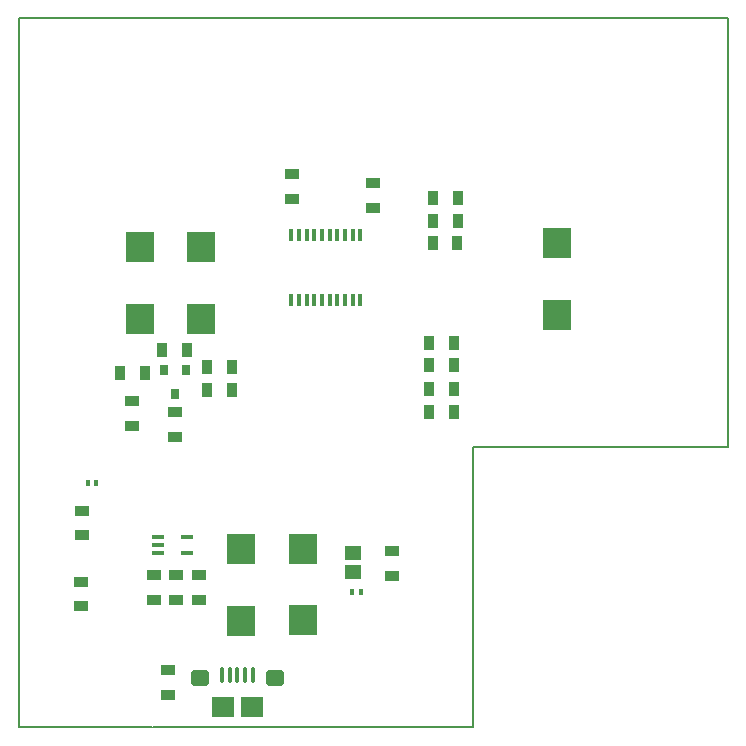
<source format=gbp>
G04*
G04 #@! TF.GenerationSoftware,Altium Limited,Altium Designer,21.2.2 (38)*
G04*
G04 Layer_Color=128*
%FSLAX44Y44*%
%MOMM*%
G71*
G04*
G04 #@! TF.SameCoordinates,5D373D79-2AE2-4A4B-8A42-8ECBCE4D18FA*
G04*
G04*
G04 #@! TF.FilePolarity,Positive*
G04*
G01*
G75*
%ADD10C,0.2000*%
%ADD27R,0.4000X0.6000*%
%ADD31R,0.9000X1.2000*%
%ADD90R,2.4500X2.5500*%
%ADD91R,1.4000X1.3000*%
%ADD92R,1.2000X0.9000*%
%ADD93R,1.9000X1.8000*%
G04:AMPARAMS|DCode=94|XSize=1.6mm|YSize=1.4mm|CornerRadius=0.35mm|HoleSize=0mm|Usage=FLASHONLY|Rotation=180.000|XOffset=0mm|YOffset=0mm|HoleType=Round|Shape=RoundedRectangle|*
%AMROUNDEDRECTD94*
21,1,1.6000,0.7000,0,0,180.0*
21,1,0.9000,1.4000,0,0,180.0*
1,1,0.7000,-0.4500,0.3500*
1,1,0.7000,0.4500,0.3500*
1,1,0.7000,0.4500,-0.3500*
1,1,0.7000,-0.4500,-0.3500*
%
%ADD94ROUNDEDRECTD94*%
%ADD95O,0.4000X1.3500*%
%ADD96R,1.0795X0.3500*%
%ADD97R,0.8000X0.9000*%
%ADD98R,0.4500X1.0500*%
D10*
X600000Y484950D02*
Y600000D01*
X0D02*
X600000D01*
Y401700D02*
Y484950D01*
X384450Y50D02*
Y236700D01*
X113250Y50D02*
X384450D01*
Y236700D02*
X600000D01*
X0Y0D02*
X113000D01*
X0Y461750D02*
X0Y0D01*
X600000Y236700D02*
Y401700D01*
X0Y461750D02*
Y600000D01*
D27*
X289350Y114150D02*
D03*
X282350D02*
D03*
X58050Y206500D02*
D03*
X65050D02*
D03*
D31*
X142450Y319550D02*
D03*
X121450D02*
D03*
X159350Y305050D02*
D03*
X180350D02*
D03*
X180250Y285450D02*
D03*
X159250D02*
D03*
X85475Y299375D02*
D03*
X106475D02*
D03*
X371300Y447800D02*
D03*
X350300D02*
D03*
X371400Y428650D02*
D03*
X350400D02*
D03*
X371200Y409500D02*
D03*
X350200D02*
D03*
X368450Y325450D02*
D03*
X347450D02*
D03*
X368450Y306400D02*
D03*
X347450D02*
D03*
X368300Y286000D02*
D03*
X347300D02*
D03*
X368400Y266950D02*
D03*
X347400D02*
D03*
D90*
X154400Y406250D02*
D03*
Y345750D02*
D03*
X455850Y348950D02*
D03*
Y409450D02*
D03*
X102350Y406150D02*
D03*
Y345650D02*
D03*
X188350Y90050D02*
D03*
Y150550D02*
D03*
X240350Y90350D02*
D03*
Y150850D02*
D03*
D91*
X283000Y130950D02*
D03*
Y146950D02*
D03*
D92*
X315600Y127800D02*
D03*
Y148800D02*
D03*
X53300Y162200D02*
D03*
Y183200D02*
D03*
X52900Y123200D02*
D03*
Y102200D02*
D03*
X114200Y128800D02*
D03*
Y107800D02*
D03*
X133300Y128800D02*
D03*
Y107800D02*
D03*
X152300Y128800D02*
D03*
Y107800D02*
D03*
X126600Y47950D02*
D03*
Y26950D02*
D03*
X95950Y276300D02*
D03*
Y255300D02*
D03*
X131950Y266950D02*
D03*
Y245950D02*
D03*
X299650Y460700D02*
D03*
Y439700D02*
D03*
X231300Y447300D02*
D03*
Y468300D02*
D03*
D93*
X173000Y17150D02*
D03*
X197000D02*
D03*
D94*
X153000Y41650D02*
D03*
X217000D02*
D03*
D95*
X185000Y43900D02*
D03*
X191500D02*
D03*
X198000D02*
D03*
X172000D02*
D03*
X178500D02*
D03*
D96*
X142150Y147550D02*
D03*
Y160550D02*
D03*
X117893D02*
D03*
Y154050D02*
D03*
Y147550D02*
D03*
D97*
X132150Y282350D02*
D03*
X141650Y302350D02*
D03*
X122650D02*
D03*
D98*
X289150Y361200D02*
D03*
X282650D02*
D03*
X276150D02*
D03*
X269650D02*
D03*
X263150D02*
D03*
X256650D02*
D03*
X250150D02*
D03*
X243650D02*
D03*
X237150D02*
D03*
X230650D02*
D03*
X289150Y416700D02*
D03*
X282650D02*
D03*
X276150D02*
D03*
X269650D02*
D03*
X263150D02*
D03*
X256650D02*
D03*
X250150D02*
D03*
X243650D02*
D03*
X237150D02*
D03*
X230650D02*
D03*
M02*

</source>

★ ★ ★

_ACTIVITY_
What is needed is an exact output of the records above, with every picture left out.

_TASK RESULT_
<source format=gbp>
G04*
G04 #@! TF.GenerationSoftware,Altium Limited,Altium Designer,21.2.2 (38)*
G04*
G04 Layer_Color=128*
%FSLAX44Y44*%
%MOMM*%
G71*
G04*
G04 #@! TF.SameCoordinates,5D373D79-2AE2-4A4B-8A42-8ECBCE4D18FA*
G04*
G04*
G04 #@! TF.FilePolarity,Positive*
G04*
G01*
G75*
%ADD10C,0.2000*%
%ADD27R,0.4000X0.6000*%
%ADD31R,0.9000X1.2000*%
%ADD90R,2.4500X2.5500*%
%ADD91R,1.4000X1.3000*%
%ADD92R,1.2000X0.9000*%
%ADD93R,1.9000X1.8000*%
G04:AMPARAMS|DCode=94|XSize=1.6mm|YSize=1.4mm|CornerRadius=0.35mm|HoleSize=0mm|Usage=FLASHONLY|Rotation=180.000|XOffset=0mm|YOffset=0mm|HoleType=Round|Shape=RoundedRectangle|*
%AMROUNDEDRECTD94*
21,1,1.6000,0.7000,0,0,180.0*
21,1,0.9000,1.4000,0,0,180.0*
1,1,0.7000,-0.4500,0.3500*
1,1,0.7000,0.4500,0.3500*
1,1,0.7000,0.4500,-0.3500*
1,1,0.7000,-0.4500,-0.3500*
%
%ADD94ROUNDEDRECTD94*%
%ADD95O,0.4000X1.3500*%
%ADD96R,1.0795X0.3500*%
%ADD97R,0.8000X0.9000*%
%ADD98R,0.4500X1.0500*%
D10*
X600000Y484950D02*
Y600000D01*
X0D02*
X600000D01*
Y401700D02*
Y484950D01*
X384450Y50D02*
Y236700D01*
X113250Y50D02*
X384450D01*
Y236700D02*
X600000D01*
X0Y0D02*
X113000D01*
X0Y461750D02*
X0Y0D01*
X600000Y236700D02*
Y401700D01*
X0Y461750D02*
Y600000D01*
D27*
X289350Y114150D02*
D03*
X282350D02*
D03*
X58050Y206500D02*
D03*
X65050D02*
D03*
D31*
X142450Y319550D02*
D03*
X121450D02*
D03*
X159350Y305050D02*
D03*
X180350D02*
D03*
X180250Y285450D02*
D03*
X159250D02*
D03*
X85475Y299375D02*
D03*
X106475D02*
D03*
X371300Y447800D02*
D03*
X350300D02*
D03*
X371400Y428650D02*
D03*
X350400D02*
D03*
X371200Y409500D02*
D03*
X350200D02*
D03*
X368450Y325450D02*
D03*
X347450D02*
D03*
X368450Y306400D02*
D03*
X347450D02*
D03*
X368300Y286000D02*
D03*
X347300D02*
D03*
X368400Y266950D02*
D03*
X347400D02*
D03*
D90*
X154400Y406250D02*
D03*
Y345750D02*
D03*
X455850Y348950D02*
D03*
Y409450D02*
D03*
X102350Y406150D02*
D03*
Y345650D02*
D03*
X188350Y90050D02*
D03*
Y150550D02*
D03*
X240350Y90350D02*
D03*
Y150850D02*
D03*
D91*
X283000Y130950D02*
D03*
Y146950D02*
D03*
D92*
X315600Y127800D02*
D03*
Y148800D02*
D03*
X53300Y162200D02*
D03*
Y183200D02*
D03*
X52900Y123200D02*
D03*
Y102200D02*
D03*
X114200Y128800D02*
D03*
Y107800D02*
D03*
X133300Y128800D02*
D03*
Y107800D02*
D03*
X152300Y128800D02*
D03*
Y107800D02*
D03*
X126600Y47950D02*
D03*
Y26950D02*
D03*
X95950Y276300D02*
D03*
Y255300D02*
D03*
X131950Y266950D02*
D03*
Y245950D02*
D03*
X299650Y460700D02*
D03*
Y439700D02*
D03*
X231300Y447300D02*
D03*
Y468300D02*
D03*
D93*
X173000Y17150D02*
D03*
X197000D02*
D03*
D94*
X153000Y41650D02*
D03*
X217000D02*
D03*
D95*
X185000Y43900D02*
D03*
X191500D02*
D03*
X198000D02*
D03*
X172000D02*
D03*
X178500D02*
D03*
D96*
X142150Y147550D02*
D03*
Y160550D02*
D03*
X117893D02*
D03*
Y154050D02*
D03*
Y147550D02*
D03*
D97*
X132150Y282350D02*
D03*
X141650Y302350D02*
D03*
X122650D02*
D03*
D98*
X289150Y361200D02*
D03*
X282650D02*
D03*
X276150D02*
D03*
X269650D02*
D03*
X263150D02*
D03*
X256650D02*
D03*
X250150D02*
D03*
X243650D02*
D03*
X237150D02*
D03*
X230650D02*
D03*
X289150Y416700D02*
D03*
X282650D02*
D03*
X276150D02*
D03*
X269650D02*
D03*
X263150D02*
D03*
X256650D02*
D03*
X250150D02*
D03*
X243650D02*
D03*
X237150D02*
D03*
X230650D02*
D03*
M02*

</source>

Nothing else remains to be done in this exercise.